• [What is required]:
Every record must be output verbatim in the reply.

• [Stored data]:
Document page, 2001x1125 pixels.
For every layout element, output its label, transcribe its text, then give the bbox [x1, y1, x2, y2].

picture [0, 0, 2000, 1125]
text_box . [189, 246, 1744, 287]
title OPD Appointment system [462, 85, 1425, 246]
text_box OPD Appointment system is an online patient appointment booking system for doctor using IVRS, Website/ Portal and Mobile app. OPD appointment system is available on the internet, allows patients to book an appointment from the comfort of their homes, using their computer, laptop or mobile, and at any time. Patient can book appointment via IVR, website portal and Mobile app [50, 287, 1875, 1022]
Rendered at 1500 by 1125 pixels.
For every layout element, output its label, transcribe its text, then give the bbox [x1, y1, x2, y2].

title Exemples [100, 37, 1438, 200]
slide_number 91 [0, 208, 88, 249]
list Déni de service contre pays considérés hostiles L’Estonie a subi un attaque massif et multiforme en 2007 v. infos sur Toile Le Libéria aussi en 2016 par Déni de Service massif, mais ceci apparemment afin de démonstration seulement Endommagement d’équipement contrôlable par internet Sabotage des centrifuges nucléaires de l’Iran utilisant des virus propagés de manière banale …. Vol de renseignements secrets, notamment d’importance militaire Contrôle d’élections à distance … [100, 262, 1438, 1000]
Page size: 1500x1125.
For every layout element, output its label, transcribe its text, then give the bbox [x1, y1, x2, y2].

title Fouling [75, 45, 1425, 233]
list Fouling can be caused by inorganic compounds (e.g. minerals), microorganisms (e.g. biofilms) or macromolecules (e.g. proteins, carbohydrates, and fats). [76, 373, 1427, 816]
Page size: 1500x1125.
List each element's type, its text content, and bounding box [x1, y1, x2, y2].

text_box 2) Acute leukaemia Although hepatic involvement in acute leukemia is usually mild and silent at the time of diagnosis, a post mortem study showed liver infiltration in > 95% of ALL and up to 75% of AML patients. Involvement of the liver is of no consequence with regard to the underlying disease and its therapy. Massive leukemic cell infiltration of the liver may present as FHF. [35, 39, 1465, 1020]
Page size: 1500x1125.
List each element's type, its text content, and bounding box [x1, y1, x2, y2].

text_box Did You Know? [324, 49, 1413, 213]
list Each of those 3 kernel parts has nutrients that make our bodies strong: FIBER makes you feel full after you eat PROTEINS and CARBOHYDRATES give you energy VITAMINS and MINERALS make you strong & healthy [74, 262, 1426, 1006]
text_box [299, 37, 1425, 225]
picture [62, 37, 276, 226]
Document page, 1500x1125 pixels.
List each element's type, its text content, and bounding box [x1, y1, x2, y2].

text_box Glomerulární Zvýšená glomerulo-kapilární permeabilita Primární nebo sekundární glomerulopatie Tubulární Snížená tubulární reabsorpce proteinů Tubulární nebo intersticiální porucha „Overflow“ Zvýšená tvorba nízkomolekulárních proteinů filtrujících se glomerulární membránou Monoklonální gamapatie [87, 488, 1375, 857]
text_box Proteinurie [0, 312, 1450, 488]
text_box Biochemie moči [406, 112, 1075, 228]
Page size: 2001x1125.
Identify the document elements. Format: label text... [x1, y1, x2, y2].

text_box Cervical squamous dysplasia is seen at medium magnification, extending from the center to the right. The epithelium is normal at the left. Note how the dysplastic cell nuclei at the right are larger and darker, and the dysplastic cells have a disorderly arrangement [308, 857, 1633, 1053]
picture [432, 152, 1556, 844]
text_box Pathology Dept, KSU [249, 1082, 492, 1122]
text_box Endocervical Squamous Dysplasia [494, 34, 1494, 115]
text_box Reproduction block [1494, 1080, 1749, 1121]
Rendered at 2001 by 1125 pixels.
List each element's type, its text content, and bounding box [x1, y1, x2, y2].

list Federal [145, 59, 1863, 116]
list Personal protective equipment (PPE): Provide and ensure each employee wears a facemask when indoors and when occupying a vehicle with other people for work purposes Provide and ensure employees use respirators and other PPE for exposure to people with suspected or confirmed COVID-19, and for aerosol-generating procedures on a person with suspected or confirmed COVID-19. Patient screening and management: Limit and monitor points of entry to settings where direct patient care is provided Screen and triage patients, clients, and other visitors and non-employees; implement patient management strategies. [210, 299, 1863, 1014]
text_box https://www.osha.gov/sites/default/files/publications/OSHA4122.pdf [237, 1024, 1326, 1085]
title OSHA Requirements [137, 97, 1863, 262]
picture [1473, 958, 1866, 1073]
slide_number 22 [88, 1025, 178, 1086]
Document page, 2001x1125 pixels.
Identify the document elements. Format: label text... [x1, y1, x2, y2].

• [Answer for the task]:
Document page, 2001x1125 pixels.
For every layout element, output its label, transcribe its text, then give the bbox [x1, y1, x2, y2].

picture [0, 0, 2000, 1125]
text_box . [189, 246, 1744, 287]
title OPD Appointment system [462, 85, 1425, 246]
text_box OPD Appointment system is an online patient appointment booking system for doctor using IVRS, Website/ Portal and Mobile app. OPD appointment system is available on the internet, allows patients to book an appointment from the comfort of their homes, using their computer, laptop or mobile, and at any time. Patient can book appointment via IVR, website portal and Mobile app [50, 287, 1875, 1022]
Rendered at 1500 by 1125 pixels.
For every layout element, output its label, transcribe its text, then give the bbox [x1, y1, x2, y2].

title Exemples [100, 37, 1438, 200]
slide_number 91 [0, 208, 88, 249]
list Déni de service contre pays considérés hostiles L’Estonie a subi un attaque massif et multiforme en 2007 v. infos sur Toile Le Libéria aussi en 2016 par Déni de Service massif, mais ceci apparemment afin de démonstration seulement Endommagement d’équipement contrôlable par internet Sabotage des centrifuges nucléaires de l’Iran utilisant des virus propagés de manière banale …. Vol de renseignements secrets, notamment d’importance militaire Contrôle d’élections à distance … [100, 262, 1438, 1000]
Page size: 1500x1125.
For every layout element, output its label, transcribe its text, then give the bbox [x1, y1, x2, y2].

title Fouling [75, 45, 1425, 233]
list Fouling can be caused by inorganic compounds (e.g. minerals), microorganisms (e.g. biofilms) or macromolecules (e.g. proteins, carbohydrates, and fats). [76, 373, 1427, 816]
Page size: 1500x1125.
List each element's type, its text content, and bounding box [x1, y1, x2, y2].

text_box 2) Acute leukaemia Although hepatic involvement in acute leukemia is usually mild and silent at the time of diagnosis, a post mortem study showed liver infiltration in > 95% of ALL and up to 75% of AML patients. Involvement of the liver is of no consequence with regard to the underlying disease and its therapy. Massive leukemic cell infiltration of the liver may present as FHF. [35, 39, 1465, 1020]
Page size: 1500x1125.
List each element's type, its text content, and bounding box [x1, y1, x2, y2].

text_box Did You Know? [324, 49, 1413, 213]
list Each of those 3 kernel parts has nutrients that make our bodies strong: FIBER makes you feel full after you eat PROTEINS and CARBOHYDRATES give you energy VITAMINS and MINERALS make you strong & healthy [74, 262, 1426, 1006]
text_box [299, 37, 1425, 225]
picture [62, 37, 276, 226]
Document page, 1500x1125 pixels.
List each element's type, its text content, and bounding box [x1, y1, x2, y2].

text_box Glomerulární Zvýšená glomerulo-kapilární permeabilita Primární nebo sekundární glomerulopatie Tubulární Snížená tubulární reabsorpce proteinů Tubulární nebo intersticiální porucha „Overflow“ Zvýšená tvorba nízkomolekulárních proteinů filtrujících se glomerulární membránou Monoklonální gamapatie [87, 488, 1375, 857]
text_box Proteinurie [0, 312, 1450, 488]
text_box Biochemie moči [406, 112, 1075, 228]
Page size: 2001x1125.
Identify the document elements. Format: label text... [x1, y1, x2, y2].

text_box Cervical squamous dysplasia is seen at medium magnification, extending from the center to the right. The epithelium is normal at the left. Note how the dysplastic cell nuclei at the right are larger and darker, and the dysplastic cells have a disorderly arrangement [308, 857, 1633, 1053]
picture [432, 152, 1556, 844]
text_box Pathology Dept, KSU [249, 1082, 492, 1122]
text_box Endocervical Squamous Dysplasia [494, 34, 1494, 115]
text_box Reproduction block [1494, 1080, 1749, 1121]
Rendered at 2001 by 1125 pixels.
List each element's type, its text content, and bounding box [x1, y1, x2, y2].

list Federal [145, 59, 1863, 116]
list Personal protective equipment (PPE): Provide and ensure each employee wears a facemask when indoors and when occupying a vehicle with other people for work purposes Provide and ensure employees use respirators and other PPE for exposure to people with suspected or confirmed COVID-19, and for aerosol-generating procedures on a person with suspected or confirmed COVID-19. Patient screening and management: Limit and monitor points of entry to settings where direct patient care is provided Screen and triage patients, clients, and other visitors and non-employees; implement patient management strategies. [210, 299, 1863, 1014]
text_box https://www.osha.gov/sites/default/files/publications/OSHA4122.pdf [237, 1024, 1326, 1085]
title OSHA Requirements [137, 97, 1863, 262]
picture [1473, 958, 1866, 1073]
slide_number 22 [88, 1025, 178, 1086]
Document page, 2001x1125 pixels.
Identify the document elements. Format: label text... [x1, y1, x2, y2].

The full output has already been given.